[Written task] Reproduce each line of the records below, character for character.

[Recorded data]
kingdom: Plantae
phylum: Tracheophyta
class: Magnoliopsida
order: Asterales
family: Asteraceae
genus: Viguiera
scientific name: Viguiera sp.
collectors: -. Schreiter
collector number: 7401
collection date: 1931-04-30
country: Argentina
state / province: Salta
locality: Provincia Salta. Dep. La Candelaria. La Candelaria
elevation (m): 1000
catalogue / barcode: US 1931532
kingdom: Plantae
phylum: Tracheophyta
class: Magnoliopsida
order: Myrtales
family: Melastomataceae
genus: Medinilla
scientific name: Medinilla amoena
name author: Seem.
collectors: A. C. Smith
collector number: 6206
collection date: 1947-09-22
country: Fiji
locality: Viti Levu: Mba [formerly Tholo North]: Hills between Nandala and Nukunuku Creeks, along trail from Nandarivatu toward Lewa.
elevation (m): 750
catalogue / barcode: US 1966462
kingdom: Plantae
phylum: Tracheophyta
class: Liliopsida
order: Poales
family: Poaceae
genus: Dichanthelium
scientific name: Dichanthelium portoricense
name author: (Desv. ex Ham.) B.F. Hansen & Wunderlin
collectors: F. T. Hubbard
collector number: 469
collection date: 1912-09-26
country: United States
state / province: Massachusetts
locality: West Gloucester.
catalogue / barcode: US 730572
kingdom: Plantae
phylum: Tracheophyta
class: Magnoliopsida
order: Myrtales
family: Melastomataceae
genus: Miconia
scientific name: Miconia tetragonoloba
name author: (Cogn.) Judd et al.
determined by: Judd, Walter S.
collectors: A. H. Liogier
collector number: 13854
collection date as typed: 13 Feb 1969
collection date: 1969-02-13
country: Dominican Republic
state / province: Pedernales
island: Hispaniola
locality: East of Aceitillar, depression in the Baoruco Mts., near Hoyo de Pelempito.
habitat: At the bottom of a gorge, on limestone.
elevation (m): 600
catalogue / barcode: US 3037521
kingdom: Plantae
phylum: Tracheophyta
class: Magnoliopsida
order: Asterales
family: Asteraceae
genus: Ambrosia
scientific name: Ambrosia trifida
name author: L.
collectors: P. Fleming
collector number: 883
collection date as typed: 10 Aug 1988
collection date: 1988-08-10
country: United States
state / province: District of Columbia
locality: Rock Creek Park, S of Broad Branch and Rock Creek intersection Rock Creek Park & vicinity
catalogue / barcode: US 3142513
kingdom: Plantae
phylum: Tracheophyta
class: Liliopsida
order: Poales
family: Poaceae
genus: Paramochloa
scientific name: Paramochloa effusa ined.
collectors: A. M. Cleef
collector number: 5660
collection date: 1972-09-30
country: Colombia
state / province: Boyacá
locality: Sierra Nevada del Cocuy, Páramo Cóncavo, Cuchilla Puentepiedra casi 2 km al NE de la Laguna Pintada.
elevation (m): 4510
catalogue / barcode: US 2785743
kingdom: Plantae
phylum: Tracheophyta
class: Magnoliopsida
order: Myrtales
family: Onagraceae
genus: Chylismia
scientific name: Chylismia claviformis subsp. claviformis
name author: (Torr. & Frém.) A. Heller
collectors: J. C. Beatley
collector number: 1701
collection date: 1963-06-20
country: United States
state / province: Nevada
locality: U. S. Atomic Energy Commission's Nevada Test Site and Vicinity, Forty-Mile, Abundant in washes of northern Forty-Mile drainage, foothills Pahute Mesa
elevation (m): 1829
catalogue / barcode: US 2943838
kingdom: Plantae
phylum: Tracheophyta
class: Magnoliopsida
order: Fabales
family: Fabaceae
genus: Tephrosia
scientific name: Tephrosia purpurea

[Output]
kingdom: Plantae
phylum: Tracheophyta
class: Magnoliopsida
order: Asterales
family: Asteraceae
genus: Viguiera
scientific name: Viguiera sp.
collectors: -. Schreiter
collector number: 7401
collection date: 1931-04-30
country: Argentina
state / province: Salta
locality: Provincia Salta. Dep. La Candelaria. La Candelaria
elevation (m): 1000
catalogue / barcode: US 1931532
kingdom: Plantae
phylum: Tracheophyta
class: Magnoliopsida
order: Myrtales
family: Melastomataceae
genus: Medinilla
scientific name: Medinilla amoena
name author: Seem.
collectors: A. C. Smith
collector number: 6206
collection date: 1947-09-22
country: Fiji
locality: Viti Levu: Mba [formerly Tholo North]: Hills between Nandala and Nukunuku Creeks, along trail from Nandarivatu toward Lewa.
elevation (m): 750
catalogue / barcode: US 1966462
kingdom: Plantae
phylum: Tracheophyta
class: Liliopsida
order: Poales
family: Poaceae
genus: Dichanthelium
scientific name: Dichanthelium portoricense
name author: (Desv. ex Ham.) B.F. Hansen & Wunderlin
collectors: F. T. Hubbard
collector number: 469
collection date: 1912-09-26
country: United States
state / province: Massachusetts
locality: West Gloucester.
catalogue / barcode: US 730572
kingdom: Plantae
phylum: Tracheophyta
class: Magnoliopsida
order: Myrtales
family: Melastomataceae
genus: Miconia
scientific name: Miconia tetragonoloba
name author: (Cogn.) Judd et al.
determined by: Judd, Walter S.
collectors: A. H. Liogier
collector number: 13854
collection date as typed: 13 Feb 1969
collection date: 1969-02-13
country: Dominican Republic
state / province: Pedernales
island: Hispaniola
locality: East of Aceitillar, depression in the Baoruco Mts., near Hoyo de Pelempito.
habitat: At the bottom of a gorge, on limestone.
elevation (m): 600
catalogue / barcode: US 3037521
kingdom: Plantae
phylum: Tracheophyta
class: Magnoliopsida
order: Asterales
family: Asteraceae
genus: Ambrosia
scientific name: Ambrosia trifida
name author: L.
collectors: P. Fleming
collector number: 883
collection date as typed: 10 Aug 1988
collection date: 1988-08-10
country: United States
state / province: District of Columbia
locality: Rock Creek Park, S of Broad Branch and Rock Creek intersection Rock Creek Park & vicinity
catalogue / barcode: US 3142513
kingdom: Plantae
phylum: Tracheophyta
class: Liliopsida
order: Poales
family: Poaceae
genus: Paramochloa
scientific name: Paramochloa effusa ined.
collectors: A. M. Cleef
collector number: 5660
collection date: 1972-09-30
country: Colombia
state / province: Boyacá
locality: Sierra Nevada del Cocuy, Páramo Cóncavo, Cuchilla Puentepiedra casi 2 km al NE de la Laguna Pintada.
elevation (m): 4510
catalogue / barcode: US 2785743
kingdom: Plantae
phylum: Tracheophyta
class: Magnoliopsida
order: Myrtales
family: Onagraceae
genus: Chylismia
scientific name: Chylismia claviformis subsp. claviformis
name author: (Torr. & Frém.) A. Heller
collectors: J. C. Beatley
collector number: 1701
collection date: 1963-06-20
country: United States
state / province: Nevada
locality: U. S. Atomic Energy Commission's Nevada Test Site and Vicinity, Forty-Mile, Abundant in washes of northern Forty-Mile drainage, foothills Pahute Mesa
elevation (m): 1829
catalogue / barcode: US 2943838
kingdom: Plantae
phylum: Tracheophyta
class: Magnoliopsida
order: Fabales
family: Fabaceae
genus: Tephrosia
scientific name: Tephrosia purpurea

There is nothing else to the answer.